▶ _Aim of the task_
Collect every line of the records below that contains the word "normal".

Saved data entries:
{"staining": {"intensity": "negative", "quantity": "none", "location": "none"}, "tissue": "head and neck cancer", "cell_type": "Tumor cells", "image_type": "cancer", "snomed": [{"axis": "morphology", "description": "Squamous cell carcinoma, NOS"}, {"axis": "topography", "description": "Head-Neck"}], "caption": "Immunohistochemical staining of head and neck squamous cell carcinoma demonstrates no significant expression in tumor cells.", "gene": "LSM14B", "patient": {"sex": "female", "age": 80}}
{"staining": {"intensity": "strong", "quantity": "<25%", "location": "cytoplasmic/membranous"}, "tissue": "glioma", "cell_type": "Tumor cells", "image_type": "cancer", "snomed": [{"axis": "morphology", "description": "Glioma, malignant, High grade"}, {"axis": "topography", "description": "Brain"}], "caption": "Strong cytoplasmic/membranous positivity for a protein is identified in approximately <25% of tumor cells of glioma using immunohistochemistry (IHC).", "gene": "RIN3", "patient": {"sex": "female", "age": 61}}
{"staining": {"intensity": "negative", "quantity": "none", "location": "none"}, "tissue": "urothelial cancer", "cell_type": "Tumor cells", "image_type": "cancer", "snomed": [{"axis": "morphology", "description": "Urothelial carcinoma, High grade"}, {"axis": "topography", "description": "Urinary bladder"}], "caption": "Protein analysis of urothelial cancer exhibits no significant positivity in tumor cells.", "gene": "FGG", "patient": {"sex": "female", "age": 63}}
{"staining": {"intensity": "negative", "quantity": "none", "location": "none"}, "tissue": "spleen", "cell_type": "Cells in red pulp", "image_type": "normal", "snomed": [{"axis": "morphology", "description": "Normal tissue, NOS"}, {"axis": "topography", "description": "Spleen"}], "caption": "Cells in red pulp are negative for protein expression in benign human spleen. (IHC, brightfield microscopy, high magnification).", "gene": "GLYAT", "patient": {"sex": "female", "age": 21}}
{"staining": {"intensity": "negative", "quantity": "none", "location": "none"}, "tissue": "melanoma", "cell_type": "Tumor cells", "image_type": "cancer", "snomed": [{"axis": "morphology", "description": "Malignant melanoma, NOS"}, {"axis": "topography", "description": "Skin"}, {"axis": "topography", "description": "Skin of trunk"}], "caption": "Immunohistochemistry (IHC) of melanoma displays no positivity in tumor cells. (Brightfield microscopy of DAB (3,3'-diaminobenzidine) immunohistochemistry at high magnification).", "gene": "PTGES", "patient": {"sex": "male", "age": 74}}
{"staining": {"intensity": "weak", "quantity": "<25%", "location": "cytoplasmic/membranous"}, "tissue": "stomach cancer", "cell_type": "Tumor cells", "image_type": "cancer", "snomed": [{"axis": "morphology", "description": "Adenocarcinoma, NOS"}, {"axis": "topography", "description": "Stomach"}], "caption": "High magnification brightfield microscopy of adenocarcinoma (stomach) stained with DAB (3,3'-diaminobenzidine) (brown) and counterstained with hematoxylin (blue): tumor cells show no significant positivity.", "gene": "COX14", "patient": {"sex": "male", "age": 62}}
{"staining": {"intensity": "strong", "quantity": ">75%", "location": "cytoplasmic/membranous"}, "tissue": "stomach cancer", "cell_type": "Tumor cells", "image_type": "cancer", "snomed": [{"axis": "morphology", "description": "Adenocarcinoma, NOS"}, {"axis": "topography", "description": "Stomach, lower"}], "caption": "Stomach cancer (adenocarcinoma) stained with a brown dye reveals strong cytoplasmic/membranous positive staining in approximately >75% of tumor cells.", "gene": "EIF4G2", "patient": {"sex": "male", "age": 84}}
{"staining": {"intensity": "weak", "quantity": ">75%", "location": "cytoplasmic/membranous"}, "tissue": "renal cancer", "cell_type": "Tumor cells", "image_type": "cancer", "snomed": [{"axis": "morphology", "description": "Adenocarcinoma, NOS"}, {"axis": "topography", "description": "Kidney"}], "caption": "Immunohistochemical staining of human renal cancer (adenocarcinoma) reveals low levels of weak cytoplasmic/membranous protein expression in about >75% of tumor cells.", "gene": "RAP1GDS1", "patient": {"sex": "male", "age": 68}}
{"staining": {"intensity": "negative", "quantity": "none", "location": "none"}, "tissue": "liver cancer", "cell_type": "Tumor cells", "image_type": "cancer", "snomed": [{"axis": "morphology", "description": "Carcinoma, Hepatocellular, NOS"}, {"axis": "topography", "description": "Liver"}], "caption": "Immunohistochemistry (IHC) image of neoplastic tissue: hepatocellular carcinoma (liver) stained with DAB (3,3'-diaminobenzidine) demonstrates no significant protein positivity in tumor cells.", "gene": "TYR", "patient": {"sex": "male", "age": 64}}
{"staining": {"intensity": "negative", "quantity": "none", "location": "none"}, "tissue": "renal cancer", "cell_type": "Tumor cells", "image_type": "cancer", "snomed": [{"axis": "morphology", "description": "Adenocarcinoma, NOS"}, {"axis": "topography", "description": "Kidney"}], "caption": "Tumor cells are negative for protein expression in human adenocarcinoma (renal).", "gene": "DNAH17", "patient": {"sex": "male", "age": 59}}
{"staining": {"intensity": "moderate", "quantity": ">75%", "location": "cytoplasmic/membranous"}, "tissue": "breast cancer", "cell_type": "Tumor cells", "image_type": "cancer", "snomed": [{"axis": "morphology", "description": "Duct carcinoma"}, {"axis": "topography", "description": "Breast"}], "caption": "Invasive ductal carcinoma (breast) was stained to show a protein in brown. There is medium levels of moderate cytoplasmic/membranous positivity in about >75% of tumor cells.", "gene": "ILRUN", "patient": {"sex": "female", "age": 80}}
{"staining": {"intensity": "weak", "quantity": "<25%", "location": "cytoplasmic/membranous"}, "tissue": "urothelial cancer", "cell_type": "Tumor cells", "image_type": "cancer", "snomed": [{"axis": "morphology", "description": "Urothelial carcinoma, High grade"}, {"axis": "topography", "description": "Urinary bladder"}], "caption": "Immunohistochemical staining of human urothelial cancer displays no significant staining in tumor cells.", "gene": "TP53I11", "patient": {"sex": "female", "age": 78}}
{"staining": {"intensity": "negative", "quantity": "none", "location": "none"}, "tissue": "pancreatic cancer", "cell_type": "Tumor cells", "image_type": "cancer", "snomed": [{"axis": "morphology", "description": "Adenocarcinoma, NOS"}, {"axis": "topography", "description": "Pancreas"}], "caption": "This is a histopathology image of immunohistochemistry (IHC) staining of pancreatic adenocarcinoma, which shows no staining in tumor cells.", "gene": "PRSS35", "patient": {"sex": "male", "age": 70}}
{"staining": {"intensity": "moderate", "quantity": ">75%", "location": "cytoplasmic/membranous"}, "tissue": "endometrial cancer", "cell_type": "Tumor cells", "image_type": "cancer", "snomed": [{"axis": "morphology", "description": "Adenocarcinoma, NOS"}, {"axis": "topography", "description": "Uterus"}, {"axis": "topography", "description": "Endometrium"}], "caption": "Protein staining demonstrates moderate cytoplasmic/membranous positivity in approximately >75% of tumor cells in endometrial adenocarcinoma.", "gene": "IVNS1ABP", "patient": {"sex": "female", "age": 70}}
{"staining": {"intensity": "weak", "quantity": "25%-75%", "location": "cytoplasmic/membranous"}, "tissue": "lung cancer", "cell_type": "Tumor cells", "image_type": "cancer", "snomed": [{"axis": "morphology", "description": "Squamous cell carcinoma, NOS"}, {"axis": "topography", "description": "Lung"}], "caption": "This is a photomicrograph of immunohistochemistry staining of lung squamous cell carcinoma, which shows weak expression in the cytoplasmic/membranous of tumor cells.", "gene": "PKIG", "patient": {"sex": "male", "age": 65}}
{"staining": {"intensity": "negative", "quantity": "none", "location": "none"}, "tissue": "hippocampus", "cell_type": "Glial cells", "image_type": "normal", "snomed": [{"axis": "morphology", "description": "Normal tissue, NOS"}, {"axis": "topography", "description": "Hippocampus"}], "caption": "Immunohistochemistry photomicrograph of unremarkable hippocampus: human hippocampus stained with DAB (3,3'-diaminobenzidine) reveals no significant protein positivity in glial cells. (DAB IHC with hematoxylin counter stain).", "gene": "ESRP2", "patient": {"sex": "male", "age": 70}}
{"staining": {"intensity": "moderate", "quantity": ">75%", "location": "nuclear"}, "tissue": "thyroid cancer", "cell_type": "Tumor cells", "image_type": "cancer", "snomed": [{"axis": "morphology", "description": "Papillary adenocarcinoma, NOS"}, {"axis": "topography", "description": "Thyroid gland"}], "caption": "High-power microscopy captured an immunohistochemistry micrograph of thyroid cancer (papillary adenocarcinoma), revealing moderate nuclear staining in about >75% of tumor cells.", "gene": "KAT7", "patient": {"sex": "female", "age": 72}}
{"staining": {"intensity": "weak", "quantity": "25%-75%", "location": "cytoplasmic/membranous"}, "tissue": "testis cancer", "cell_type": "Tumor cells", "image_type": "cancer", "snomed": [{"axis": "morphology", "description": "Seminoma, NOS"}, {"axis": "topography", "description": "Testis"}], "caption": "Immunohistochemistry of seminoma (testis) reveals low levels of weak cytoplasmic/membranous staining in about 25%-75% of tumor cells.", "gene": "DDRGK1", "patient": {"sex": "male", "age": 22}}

▶ _Response to the task_
{"staining": {"intensity": "negative", "quantity": "none", "location": "none"}, "tissue": "spleen", "cell_type": "Cells in red pulp", "image_type": "normal", "snomed": [{"axis": "morphology", "description": "Normal tissue, NOS"}, {"axis": "topography", "description": "Spleen"}], "caption": "Cells in red pulp are negative for protein expression in benign human spleen. (IHC, brightfield microscopy, high magnification).", "gene": "GLYAT", "patient": {"sex": "female", "age": 21}}
{"staining": {"intensity": "negative", "quantity": "none", "location": "none"}, "tissue": "hippocampus", "cell_type": "Glial cells", "image_type": "normal", "snomed": [{"axis": "morphology", "description": "Normal tissue, NOS"}, {"axis": "topography", "description": "Hippocampus"}], "caption": "Immunohistochemistry photomicrograph of unremarkable hippocampus: human hippocampus stained with DAB (3,3'-diaminobenzidine) reveals no significant protein positivity in glial cells. (DAB IHC with hematoxylin counter stain).", "gene": "ESRP2", "patient": {"sex": "male", "age": 70}}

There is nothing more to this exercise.